What do you do when everyone in the family triggers everyone else? Do we all need intensive therapy or do we just need a break from chaos and trauma?
Trauma, particularly PTSD from RAD takes the typical sibling rivalry to a whole new level. Throw in mental health issues and FASD and is it any wonder we have evenings where tempers flare, tears are shed, voices are raised and mom just wants to hibernate until spring?
Kiana's PANS is flaring again. I think I am just going to have to accept that PANS is going to make her life and ours as her parents, even harder. Stress creates antibodies which attack her brain causing mental health symptoms. These symptoms scare her as well as make her feel incredibly ornery, which creates stress, which makes more antibodies and round we go. Antibiotics helps lessen the symptoms but we are quickly learning it isn't as "simple" as dumping antibiotics into her. Truthfully, I don't want to have to deal with it, I am still accepting that we have another form of mental illness to work through. I have passed the denial stage and now I just feel angry, why her, why us?
Joseph's teacher is away and due to various things, other teachers are being called in and he is not handling the change very well. I thought he was doing fine until a few days ago his eczema popped up and he now has open, oozing scratches. It is a well known fact that children with FASD do not handle change well but somehow I am still surprised at how strongly he is affected by things that wouldn't even faze a typical child.
These issues make Kiana and Joseph less than pleasant most days. Kiana isn't feeling well so her first reaction is to lash out. Mom and dad can handle it most times, big brother not so much. If you respond in anything but a calm tone of voice, her anger level hits the roof and you have an all out rage on your hands. She also tends to take offense when none was intended and attacks the speaker who meant no harm. As any parent knows, that calls for a fight because, "She hit me when I didn't do/say anything to mean to her!"
When Joseph is under stress he acts even less his age, which annoys his siblings to no end. Dean has tried to explain that Joseph doesn't mean to be irritating. He is not able to process information like you and I which is why he makes faces and says things that don't always sound nice or make sense. What makes it hard though is that there are many times Joseph uses these tactics to annoy his siblings, simply because that is one of the only ways he can get a rise out of them.
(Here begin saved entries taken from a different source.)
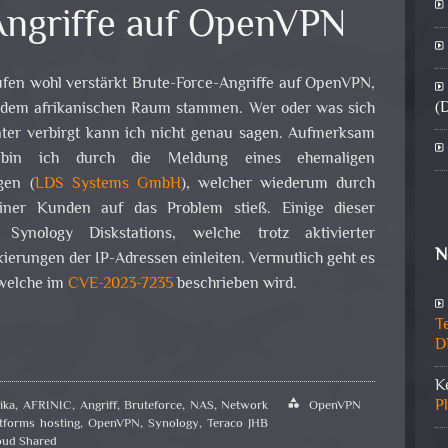
Angriffe auf OpenVPN
fen wohl verstärkt Brute-Force-Angriffe auf OpenVPN,
(
 dem afrikanischen Raum stammen. Wer oder was sich
ter verbirgt kann ich nicht genau sagen. Aufmerksam
bin ich durch die Meldung eines ehemaligen
egen (
LDS Systems GmbH
), welcher wiederum durch
iner Kunden auf das Problem stieß. Einige dieser
ynology Diskstations, welche trotz aktivierter
N
ierungen der IP-Adressen einleiten. Vermutlich geht es
welche im
CVE-2023-7235
beschrieben wird.
T
D
K
P
ika
,
AFRINIC
,
Angriff
,
Bruteforce
,
NAS
,
Network
category
OpenVPN
atforms hosting
,
OpenVPN
,
Synology
,
Teraco JHB
oud Shared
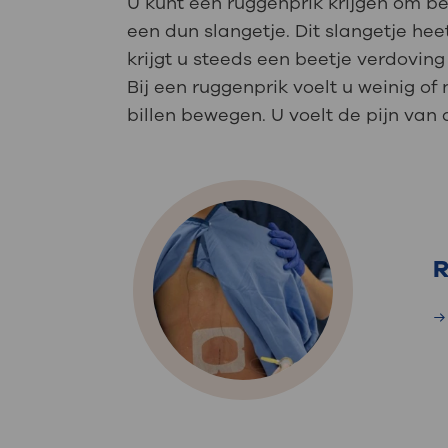
U kunt een ruggenprik krijgen om be
een dun slangetje. Dit slangetje hee
krijgt u steeds een beetje verdoving 
Bij een ruggenprik voelt u weinig of
billen bewegen. U voelt de pijn van
R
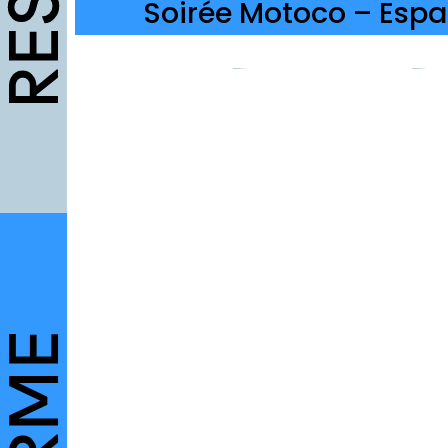
Soirée Motoco – Espa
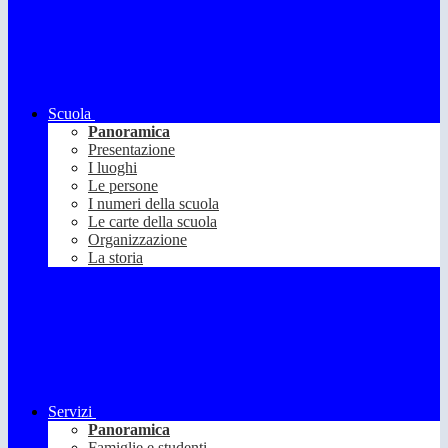
Scuola
Panoramica
Presentazione
I luoghi
Le persone
I numeri della scuola
Le carte della scuola
Organizzazione
La storia
Servizi
Panoramica
Famiglie e studenti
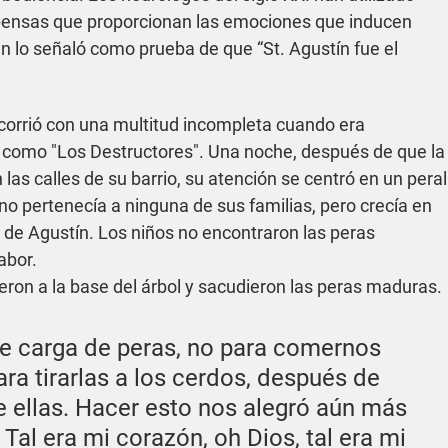
ompensas que proporcionan las emociones que inducen 
n lo señaló como prueba de que “St. Agustín fue el 
corrió con una multitud incompleta cuando era 
 como "Los Destructores". Una noche, después de que la
las calles de su barrio, su atención se centró en un peral
no pertenecía a ninguna de sus familias, pero crecía en 
a de Agustín. Los niños no encontraron las peras 
abor.
ron a la base del árbol y sacudieron las peras maduras. 
 carga de peras, no para comernos 
ra tirarlas a los cerdos, después de 
 ellas. Hacer esto nos alegró aún más 
Tal era mi corazón, oh Dios, tal era mi 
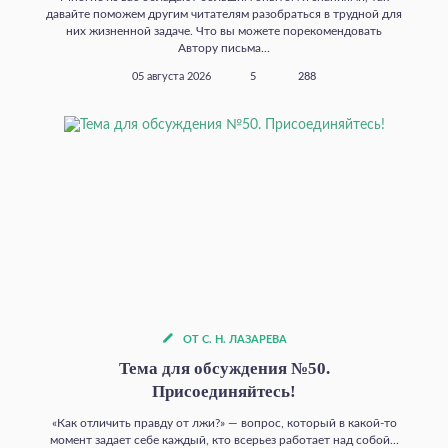
давайте поможем другим читателям разобраться в трудной для
них жизненной задаче. Что вы можете порекомендовать
Автору письма...
05 августа 2026
5
288
ОТ С. Н. ЛАЗАРЕВА
Тема для обсуждения №50.
Присоединяйтесь!
«Как отличить правду от лжи?» — вопрос, который в какой‑то
момент задает себе каждый, кто всерьез работает над собой...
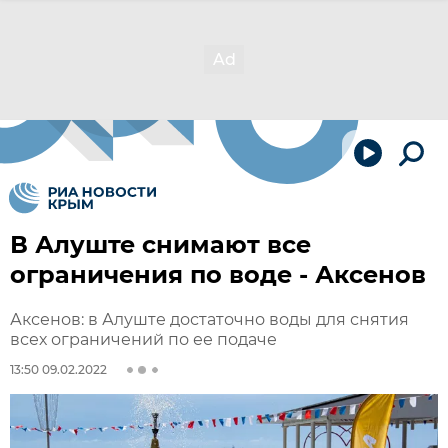
В Алуште снимают все
ограничения по воде - Аксенов
Аксенов: в Алуште достаточно воды для снятия
всех ограничений по ее подаче
13:50 09.02.2022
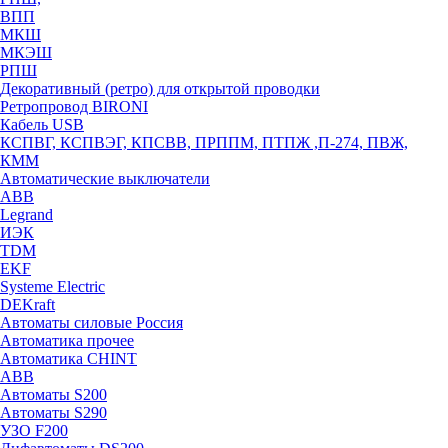
ВПП
МКШ
МКЭШ
РПШ
Декоративный (ретро) для открытой проводки
Ретропровод BIRONI
Кабель USB
КСПВГ, КСПВЭГ, КПСВВ, ПРППМ, ПТПЖ ,П-274, ПВЖ,
КММ
Автоматические выключатели
ABB
Legrand
ИЭК
TDM
EKF
Systeme Electric
DEKraft
Автоматы силовые Россия
Автоматика прочее
Автоматика CHINT
ABB
Автоматы S200
Автоматы S290
УЗО F200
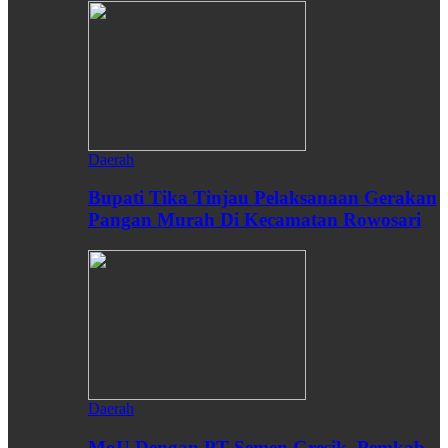
Daerah
Bupati Tika Tinjau Pelaksanaan Gerakan
Pangan Murah Di Kecamatan Rowosari
Daerah
MoU Dengan PT Semen Gresik, Pemkab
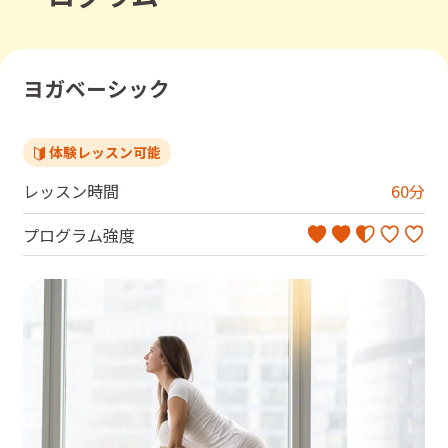
ヨガベーシック
体験レッスン可能
レッスン時間
60
分
プログラム強度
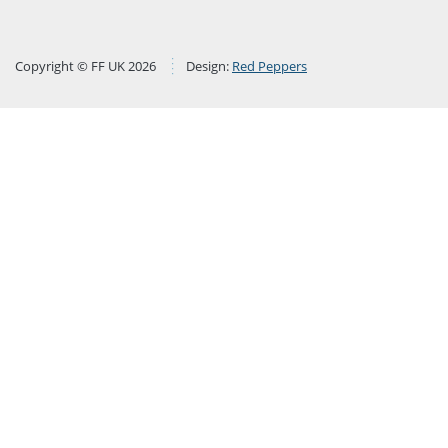
Copyright © FF UK 2026
Design:
Red Peppers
A lot of the responses we deal with are directly related to the way we learned to live when B was home. Someone with RAD will use everything they can to keep a wall between himself and the rest of the family. B's favorite tools were irritating others, picking fights and twisting situations to get people in trouble for things they didn't do. As a result, we all became much more in tune to the actions and reactions of the people around us. Our children have this honed to a skill, they can interpret each others actions, before the actor is even aware of why he is doing something. The trouble is, they are sometimes wrong and tempers flare. Other times they are right and the person acting out does not appreciate having a sibling say, "You did that because you were mad about xyz!"
All this chaos reminds mom of days when B was here and we were no longer able to control the chaos. It is scary to know you are no longer in control of a child, it is even worse when he knows it. That sense of helplessness is easily triggered and I have to be careful not to let my fear make the situation worse.
Maybe we all need spring, or is it snow?